• **GIVEN MATERIAL**:
----

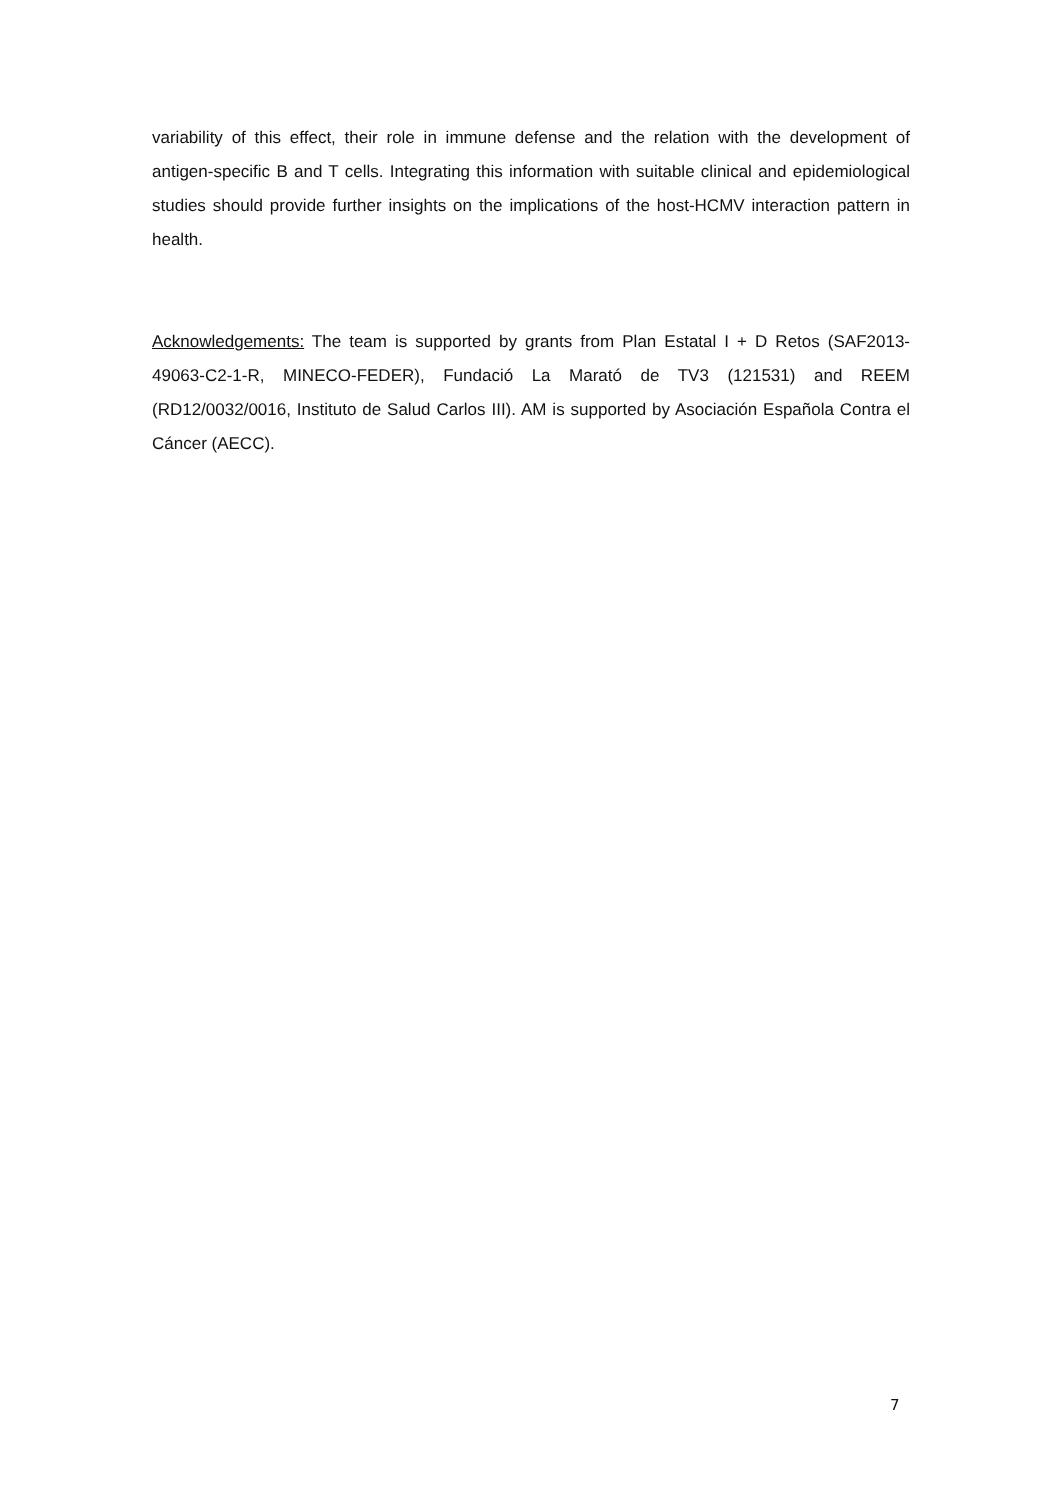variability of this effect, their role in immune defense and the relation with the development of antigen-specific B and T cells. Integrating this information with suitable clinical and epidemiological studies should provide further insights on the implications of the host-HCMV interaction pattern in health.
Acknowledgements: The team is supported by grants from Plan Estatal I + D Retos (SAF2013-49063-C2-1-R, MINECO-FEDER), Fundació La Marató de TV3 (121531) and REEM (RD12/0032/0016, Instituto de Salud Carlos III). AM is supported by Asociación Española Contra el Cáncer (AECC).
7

----

• **WHAT IS REQUIRED**:
Copy out the material above exactly; the images stay out.

• **ANSWER TO THIS TASK**:
variability of this effect, their role in immune defense and the relation with the development of antigen-specific B and T cells. Integrating this information with suitable clinical and epidemiological studies should provide further insights on the implications of the host-HCMV interaction pattern in health.
Acknowledgements: The team is supported by grants from Plan Estatal I + D Retos (SAF2013-49063-C2-1-R, MINECO-FEDER), Fundació La Marató de TV3 (121531) and REEM (RD12/0032/0016, Instituto de Salud Carlos III). AM is supported by Asociación Española Contra el Cáncer (AECC).
7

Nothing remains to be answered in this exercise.